▶ [Exercise description]
A faithful transcription of all the entries below is needed, without the pictures.

┌─ Dataset excerpts

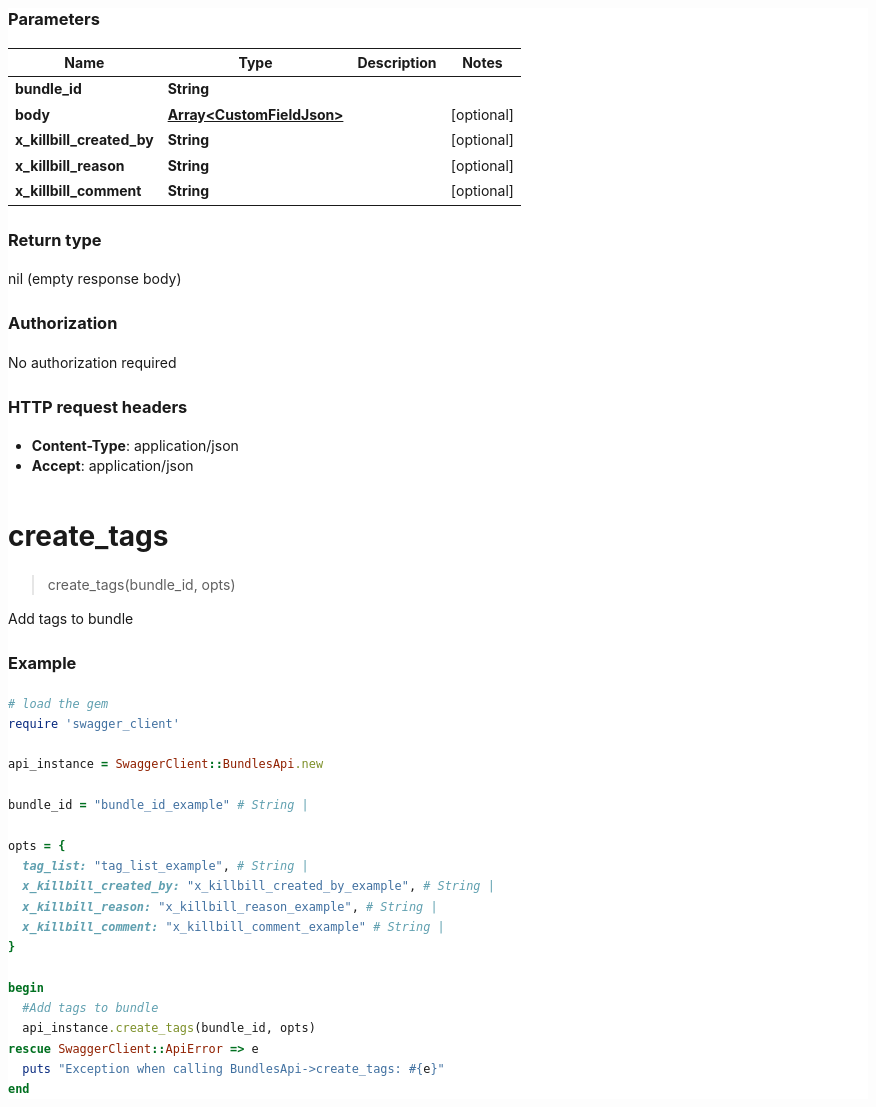 ### Parameters

Name | Type | Description  | Notes
------------- | ------------- | ------------- | -------------
 **bundle_id** | **String**|  | 
 **body** | [**Array&lt;CustomFieldJson&gt;**](CustomFieldJson.md)|  | [optional] 
 **x_killbill_created_by** | **String**|  | [optional] 
 **x_killbill_reason** | **String**|  | [optional] 
 **x_killbill_comment** | **String**|  | [optional] 

### Return type

nil (empty response body)

### Authorization

No authorization required

### HTTP request headers

 - **Content-Type**: application/json
 - **Accept**: application/json



# **create_tags**
> create_tags(bundle_id, opts)

Add tags to bundle



### Example
```ruby
# load the gem
require 'swagger_client'

api_instance = SwaggerClient::BundlesApi.new

bundle_id = "bundle_id_example" # String | 

opts = { 
  tag_list: "tag_list_example", # String | 
  x_killbill_created_by: "x_killbill_created_by_example", # String | 
  x_killbill_reason: "x_killbill_reason_example", # String | 
  x_killbill_comment: "x_killbill_comment_example" # String | 
}

begin
  #Add tags to bundle
  api_instance.create_tags(bundle_id, opts)
rescue SwaggerClient::ApiError => e
  puts "Exception when calling BundlesApi->create_tags: #{e}"
end
```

└─

▶ [Output for this exercise]
 ### Parameters

Name | Type | Description  | Notes
------------- | ------------- | ------------- | -------------
 **bundle_id** | **String**|  | 
 **body** | [**Array&lt;CustomFieldJson&gt;**](CustomFieldJson.md)|  | [optional] 
 **x_killbill_created_by** | **String**|  | [optional] 
 **x_killbill_reason** | **String**|  | [optional] 
 **x_killbill_comment** | **String**|  | [optional] 

### Return type

nil (empty response body)

### Authorization

No authorization required

### HTTP request headers

 - **Content-Type**: application/json
 - **Accept**: application/json



# **create_tags**
> create_tags(bundle_id, opts)

Add tags to bundle



### Example
```ruby
# load the gem
require 'swagger_client'

api_instance = SwaggerClient::BundlesApi.new

bundle_id = "bundle_id_example" # String | 

opts = { 
  tag_list: "tag_list_example", # String | 
  x_killbill_created_by: "x_killbill_created_by_example", # String | 
  x_killbill_reason: "x_killbill_reason_example", # String | 
  x_killbill_comment: "x_killbill_comment_example" # String | 
}

begin
  #Add tags to bundle
  api_instance.create_tags(bundle_id, opts)
rescue SwaggerClient::ApiError => e
  puts "Exception when calling BundlesApi->create_tags: #{e}"
end
```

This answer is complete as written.